■ **EXERCISE REQUIREMENTS**
Your answer must be the exact lines from the one holding "border-bottom: 5px solid" through the end of the entries, with no pictures.

Stored records
******************************

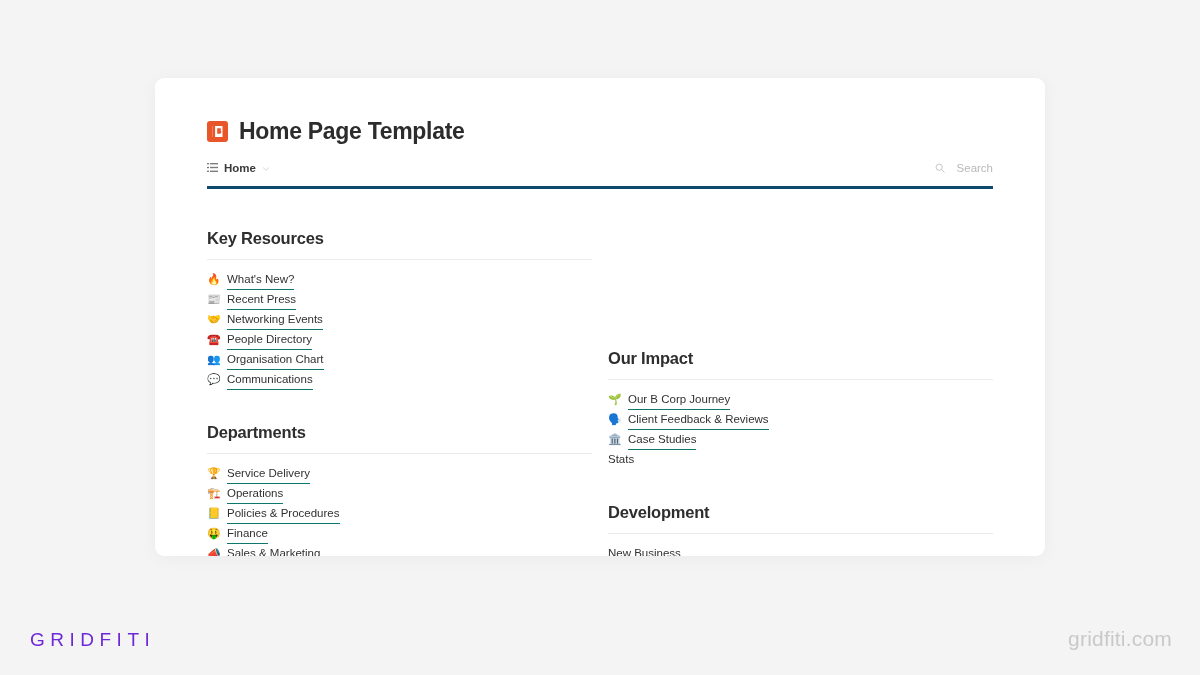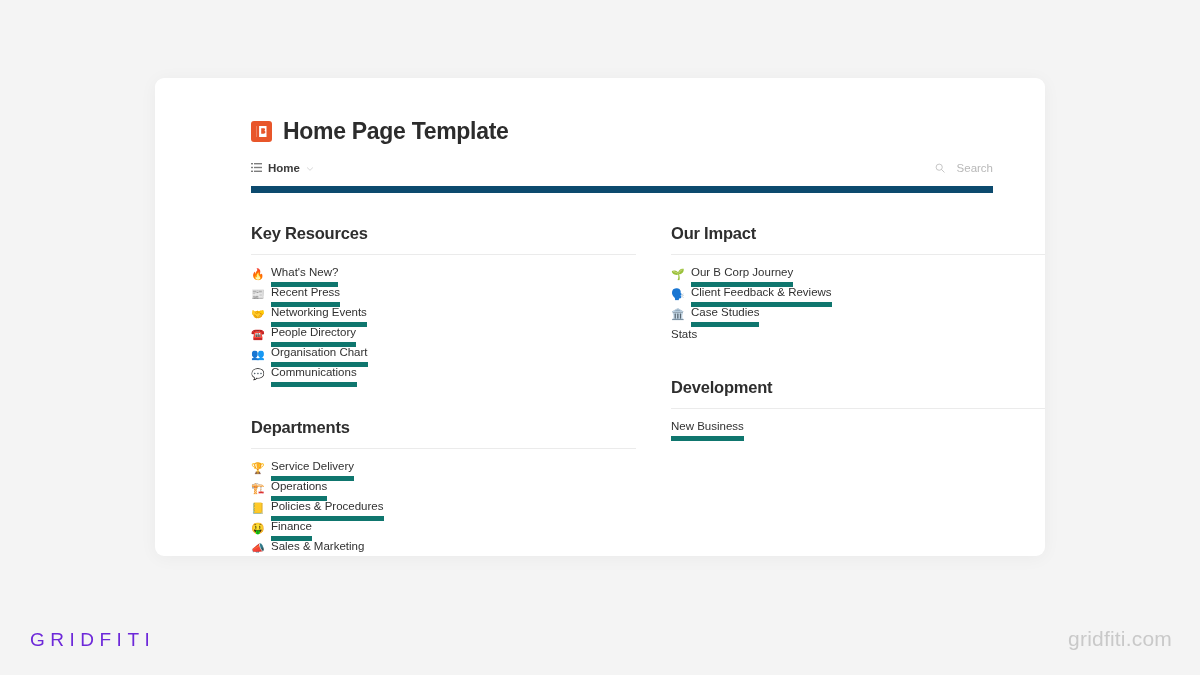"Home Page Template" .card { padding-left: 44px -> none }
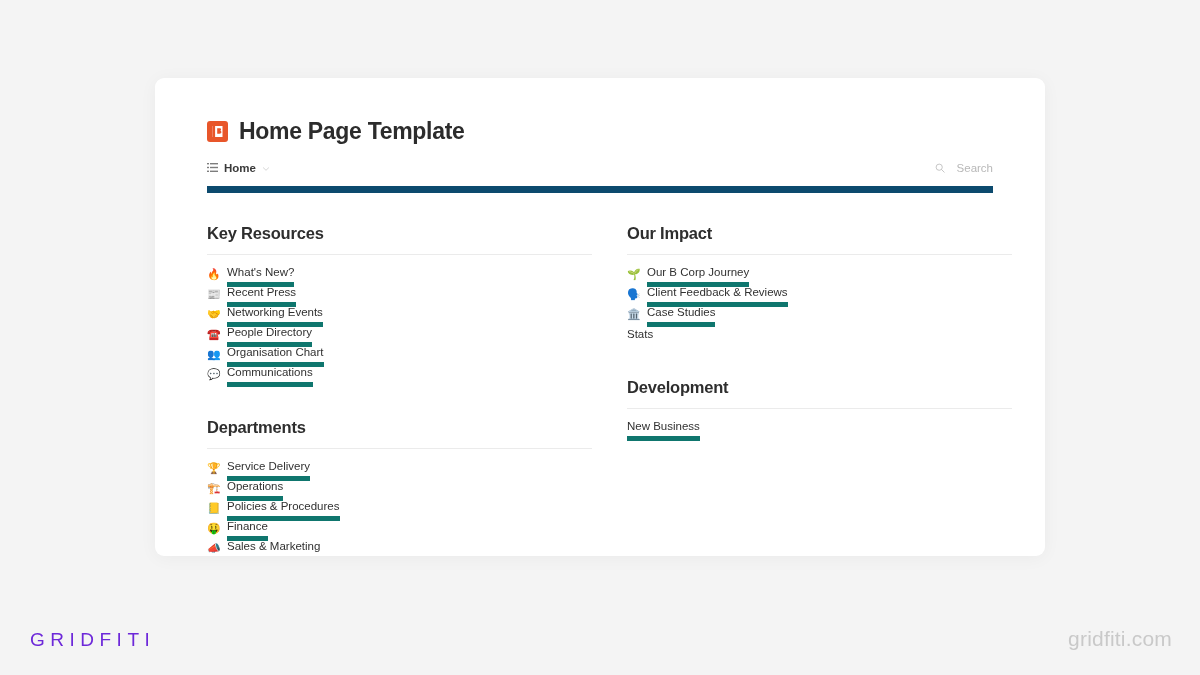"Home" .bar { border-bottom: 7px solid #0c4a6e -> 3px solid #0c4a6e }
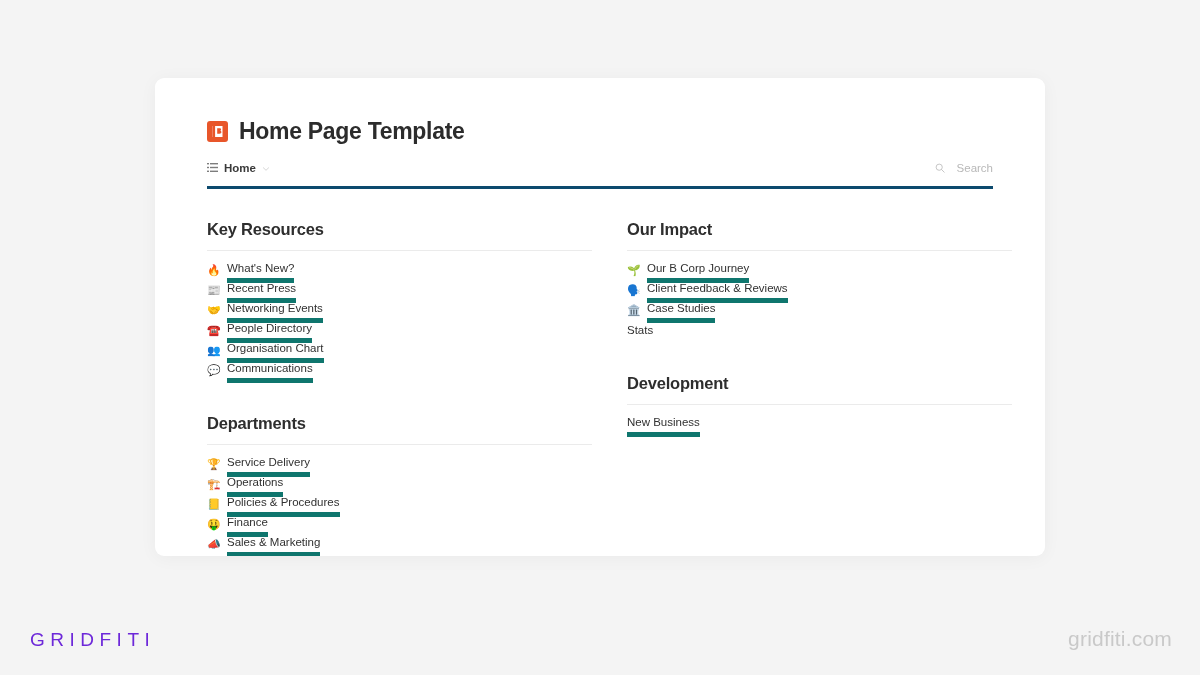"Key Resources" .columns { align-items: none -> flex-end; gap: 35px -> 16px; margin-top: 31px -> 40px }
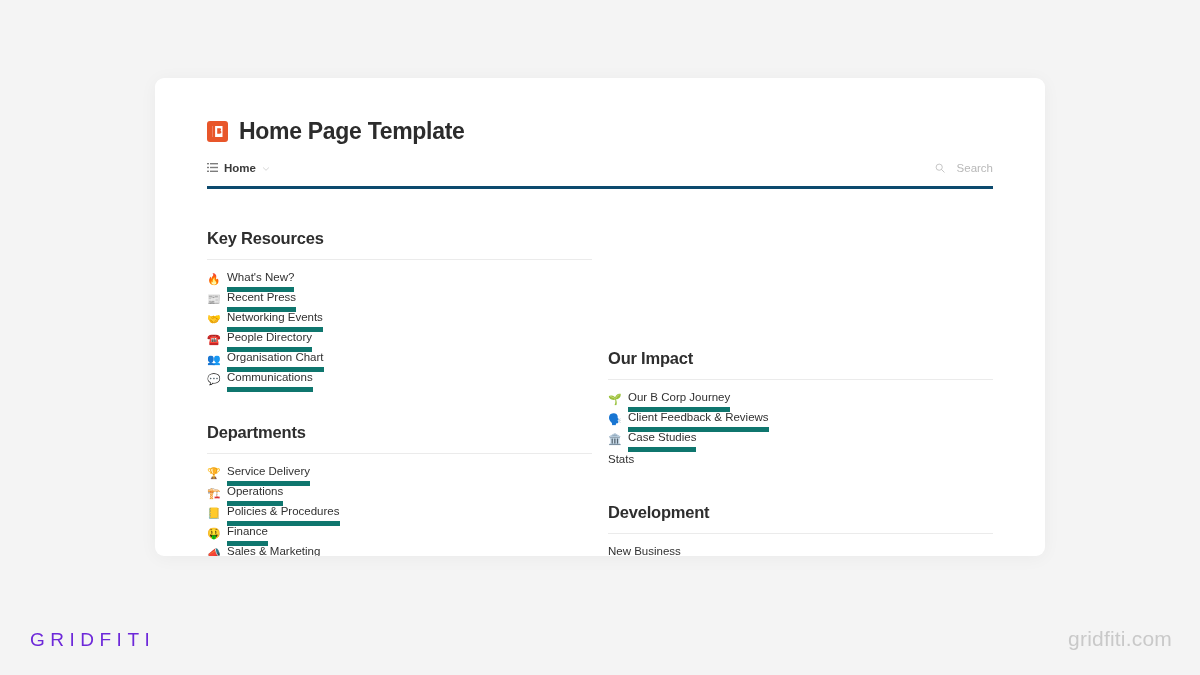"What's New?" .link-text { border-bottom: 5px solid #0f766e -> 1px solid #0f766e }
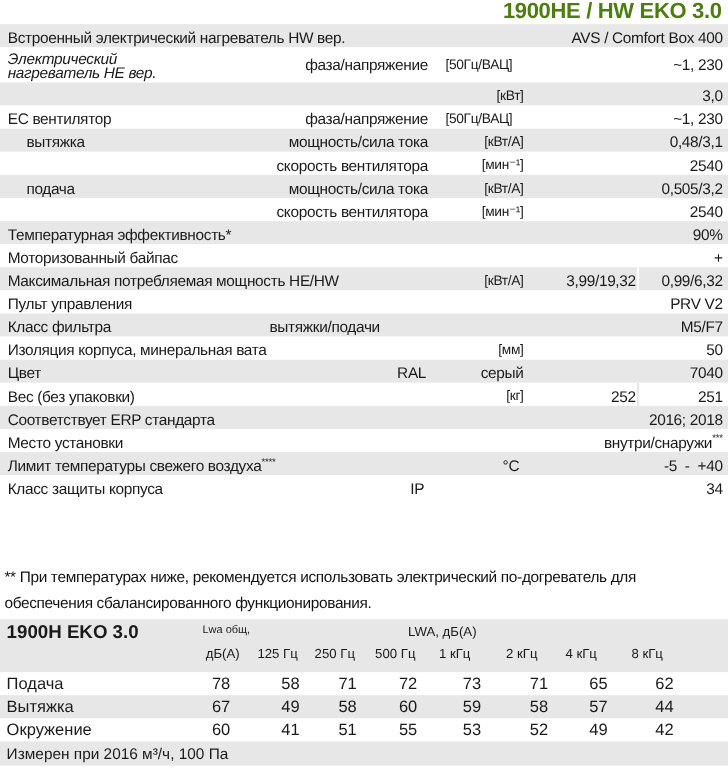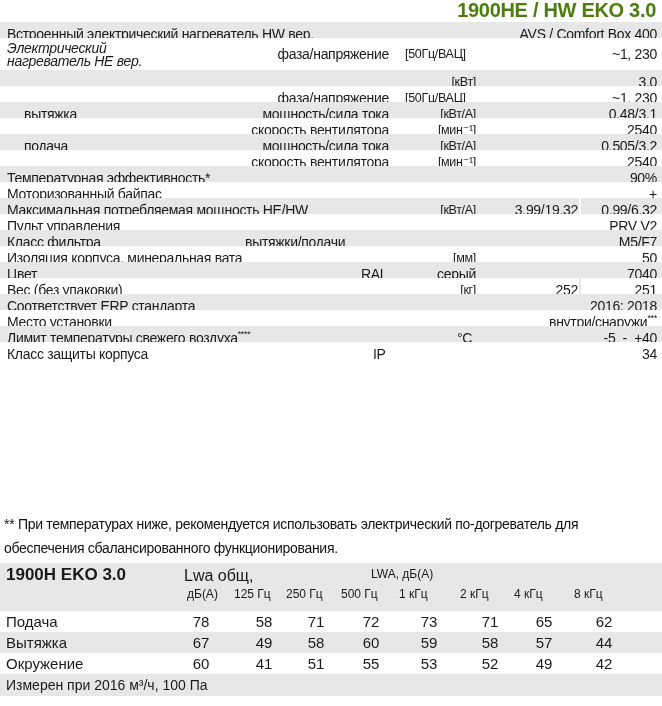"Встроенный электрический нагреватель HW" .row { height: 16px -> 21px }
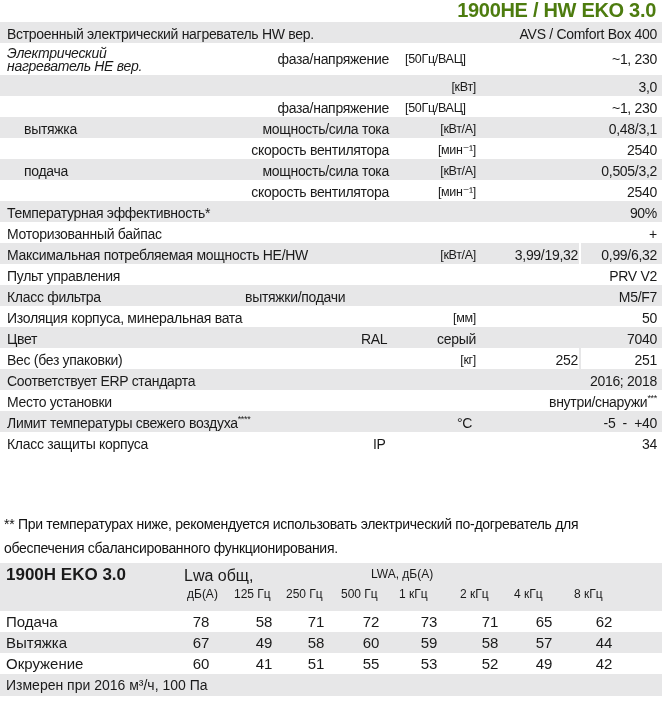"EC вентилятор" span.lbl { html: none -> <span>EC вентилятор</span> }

******************************

■ **RESULT FOR THIS EXERCISE**
"What's New?" .link-text { border-bottom: 5px solid #0f766e -> 1px solid #0f766e }
"Встроенный электрический нагреватель HW" .row { height: 16px -> 21px }
"EC вентилятор" span.lbl { html: none -> <span>EC вентилятор</span> }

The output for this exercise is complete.